Dagher was recently elected to the rank of Fellow in the AAAS, in recognition of her “distinguished contributions to improving K-12 science education through the study of representations of scientific epistemology in science curriculum and instruction across cultural contexts.” The AAAS is the world’s leading scientific society and publisher of the highly-influential journal Science. Dagher is one of just 16 education scholars elected as 2019 AAAS Fellows and was honored along with the other distinguished Fellows during the AAAS annual meeting in Seattle on February 15, 2020.
“Science doesn’t happen in a vacuum,” says Dagher. “Students are taught that Galileo discovered this and Einstein discovered that, but they don’t see science as happening within communities of practice.
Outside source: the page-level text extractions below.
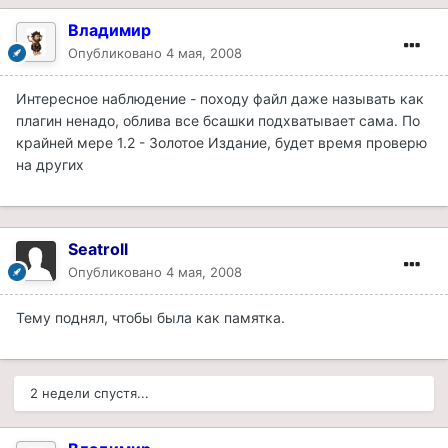
Владимир
Опубликовано
4 мая, 2008
Интересное наблюдение - походу файл даже называть как
плагин ненадо, облива все бсашки подхватывает сама. По
крайней мере 1.2 - Золотое Издание, будет время проверю
на других
Seatroll
Опубликовано
4 мая, 2008
Тему поднял, чтобы была как памятка.
2 недели спустя...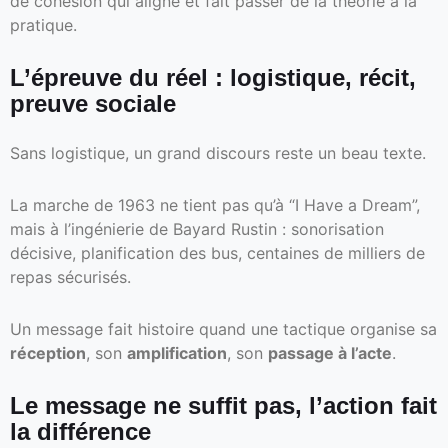
de cohésion qui aligne et fait passer de la théorie à la
pratique.
L’épreuve du réel : logistique, récit,
preuve sociale
Sans logistique, un grand discours reste un beau texte.
La marche de 1963 ne tient pas qu’à “I Have a Dream”,
mais à l’ingénierie de Bayard Rustin : sonorisation
décisive, planification des bus, centaines de milliers de
repas sécurisés.
Un message fait histoire quand une tactique organise sa
réception
, son
amplification
, son
passage à l’acte
.
Le message ne suffit pas, l’action fait
la différence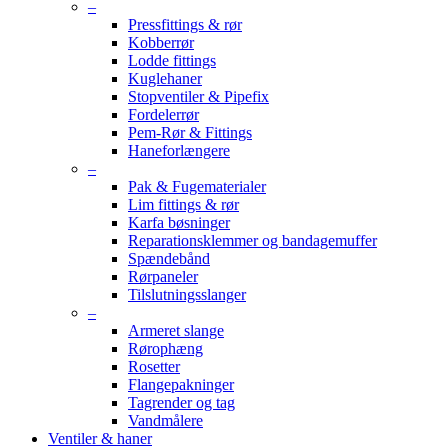
–
Pressfittings & rør
Kobberrør
Lodde fittings
Kuglehaner
Stopventiler & Pipefix
Fordelerrør
Pem-Rør & Fittings
Haneforlængere
–
Pak & Fugematerialer
Lim fittings & rør
Karfa bøsninger
Reparationsklemmer og bandagemuffer
Spændebånd
Rørpaneler
Tilslutningsslanger
–
Armeret slange
Rørophæng
Rosetter
Flangepakninger
Tagrender og tag
Vandmålere
Ventiler & haner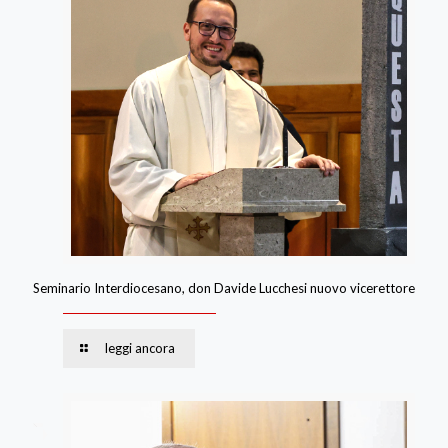
Seminario Interdiocesano, don Davide Lucchesi nuovo vicerettore
leggi ancora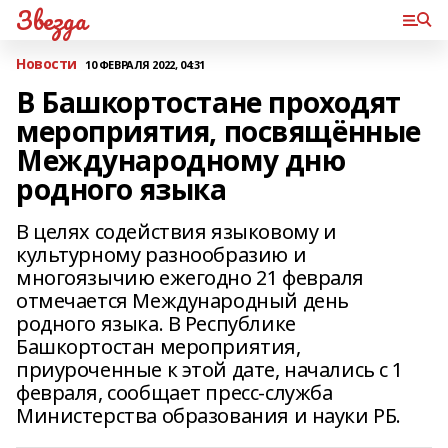
Звезда
Новости
10 ФЕВРАЛЯ 2022, 04:31
В Башкортостане проходят
мероприятия, посвящённые
Международному дню
родного языка
В целях содействия языковому и
культурному разнообразию и
многоязычию ежегодно 21 февраля
отмечается Международный день
родного языка. В Республике
Башкортостан мероприятия,
приуроченные к этой дате, начались с 1
февраля, сообщает пресс-служба
Министерства образования и науки РБ.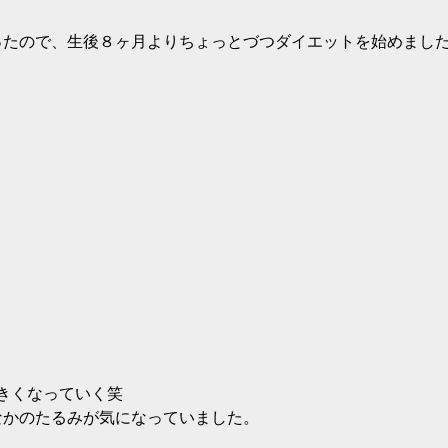
ったので、生後８ヶ月よりちょっとづつダイエットを始めまし
きくなっていく笑
なかのたるみが気になっていました。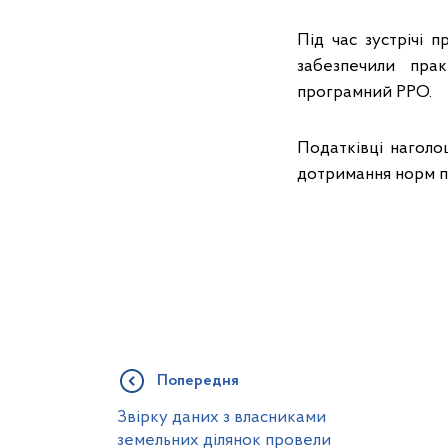
Під час зустрічі 
забезпечили пра
програмний РРО.
Податківці нагол
дотримання норм п
Попередня
Звірку даних з власниками
земельних ділянок провели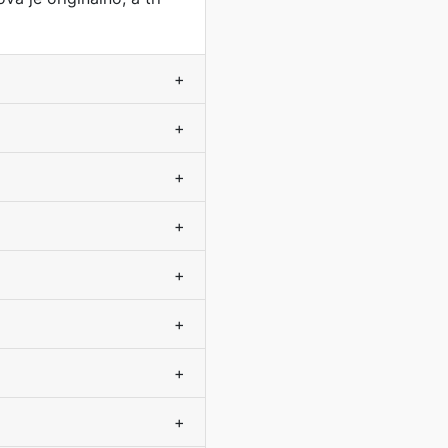
+
+
+
+
+
+
+
+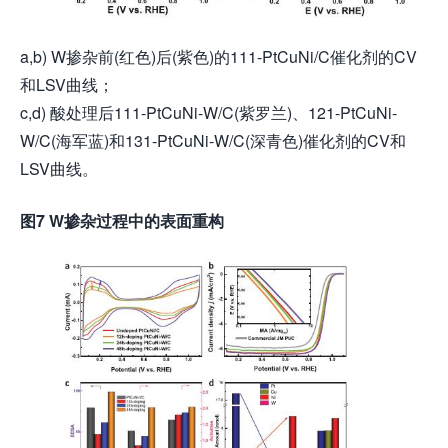
a,b) W掺杂前(红色)后(紫色)的111-PtCuNi/C催化剂的CV
和LSV曲线；
c,d) 酸处理后111-PtCuNi-W/C(紫罗兰)、121-PtCuNi-
W/C(海军蓝)和131-PtCuNi-W/C(深青色)催化剂的CV和
LSV曲线。
图7 W掺杂过程中的表面重构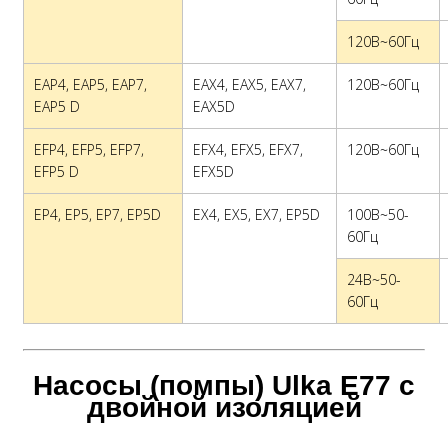
120В~60Гц
EAP4, EAP5, EAP7,
EAX4, EAX5, EAX7,
120В~60Гц
EAP5 D
EAX5D
EFP4, EFP5, EFP7,
EFX4, EFX5, EFX7,
120В~60Гц
EFP5 D
EFX5D
EP4, EP5, EP7, EP5D
EX4, EX5, EX7, EP5D
100В~50-
60Гц
24В~50-
60Гц
Насосы (помпы) Ulka E77 с
двойной изоляцией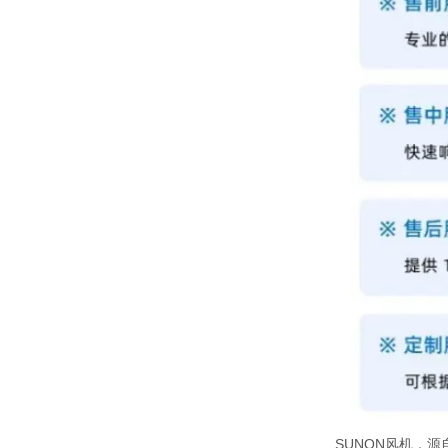
SUNON风机，源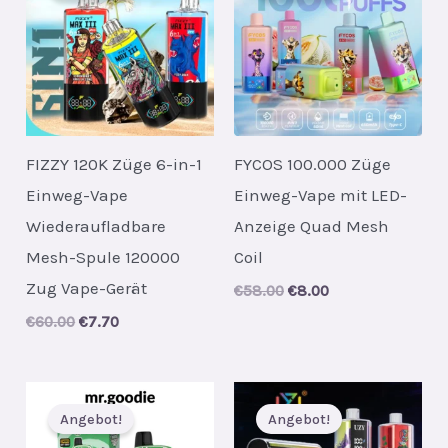
FIZZY 120K Züge 6-in-1
FYCOS 100.000 Züge
Einweg-Vape
Einweg-Vape mit LED-
Wiederaufladbare
Anzeige Quad Mesh
Mesh-Spule 120000
Coil
Zug Vape-Gerät
Original
Current
€
58.00
€
8.00
price
price
Original
Current
€
60.00
€
7.70
was:
is:
price
price
€58.00.
€8.00.
was:
is:
€60.00.
€7.70.
Angebot!
Angebot!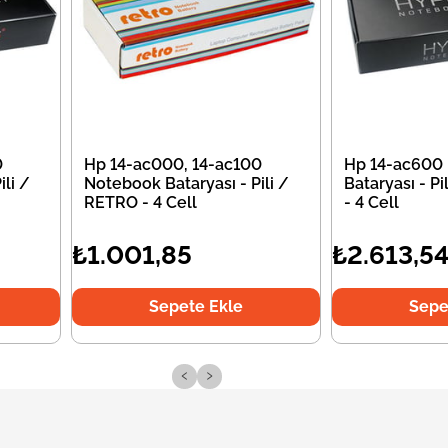
0
Hp 14-ac000, 14-ac100
Hp 14-ac600
li /
Notebook Bataryası - Pili /
Bataryası - P
RETRO - 4 Cell
- 4 Cell
₺1.001,85
₺2.613,5
Sepete Ekle
Sepe
‹
›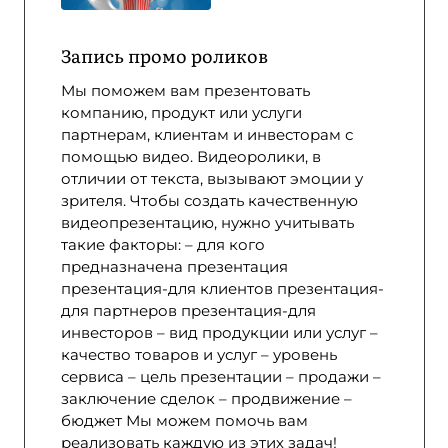
Запись промо роликов
Мы поможем вам презентовать
компанию, продукт или услуги
партнерам, клиентам и инвесторам с
помощью видео. Видеоролики, в
отличии от текста, вызывают эмоции у
зрителя. Чтобы создать качественную
видеопрезентацию, нужно учитывать
такие факторы: – для кого
предназначена презентация
презентация-для клиентов презентация-
для партнеров презентация-для
инвесторов – вид продукции или услуг –
качество товаров и услуг – уровень
сервиса – цель презентации – продажи –
заключение сделок – продвижение –
бюджет Мы можем помочь вам
реализовать каждую из этих задач!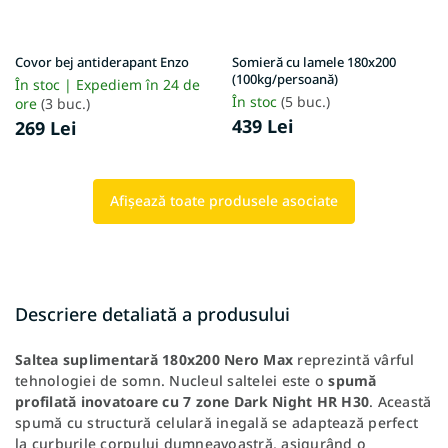
Covor bej antiderapant Enzo
Somieră cu lamele 180x200
(100kg/persoană)
În stoc | Expediem în 24 de
În stoc
(5 buc.)
ore
(3 buc.)
439 Lei
269 Lei
Afişează toate produsele asociate
Descriere detaliată a produsului
Saltea suplimentară 180x200 Nero Max
reprezintă vârful
tehnologiei de somn. Nucleul saltelei este o
spumă
profilată inovatoare cu 7 zone Dark Night HR H30
. Această
spumă cu structură celulară inegală se adaptează perfect
la curburile corpului dumneavoastră, asigurând o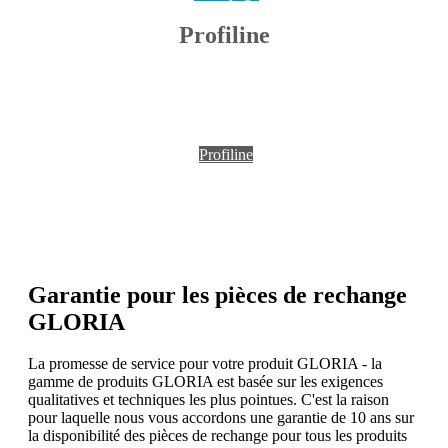
Profiline
Profiline
Garantie pour les pièces de rechange
GLORIA
La promesse de service pour votre produit GLORIA - la
gamme de produits GLORIA est basée sur les exigences
qualitatives et techniques les plus pointues. C'est la raison
pour laquelle nous vous accordons une garantie de 10 ans sur
la disponibilité des pièces de rechange pour tous les produits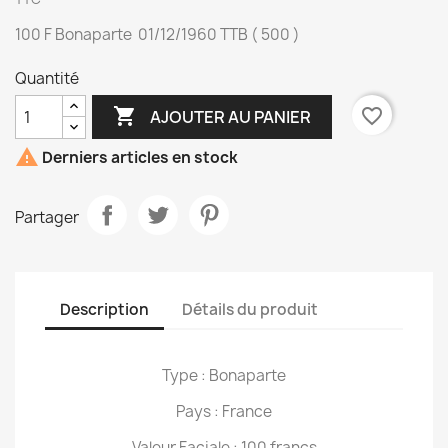
100 F Bonaparte 01/12/1960 TTB ( 500 )
Quantité

favorite_border
AJOUTER AU PANIER

Derniers articles en stock
Partager
Description
Détails du produit
Type : Bonaparte
Pays : France
Valeur Faciale : 100 francs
Scientific knowledge is determined by scientists, and when we place our confidence in science, we’re not placing it in one person but rather in communities of experts who go through a systematic and rigorous process of gathering, analyzing, and discussing evidence.”
Dagher’s current scholarship examines teaching science for social justice, for helping students negotiate tensions between scientific understanding and their religious beliefs, and for supporting the public understanding of science.
“I feel very honored to be elected to this rank,” says Dagher. “It fuels my passion to continue to explore ways to make my work more effective and relevant to science educators and broader audiences.”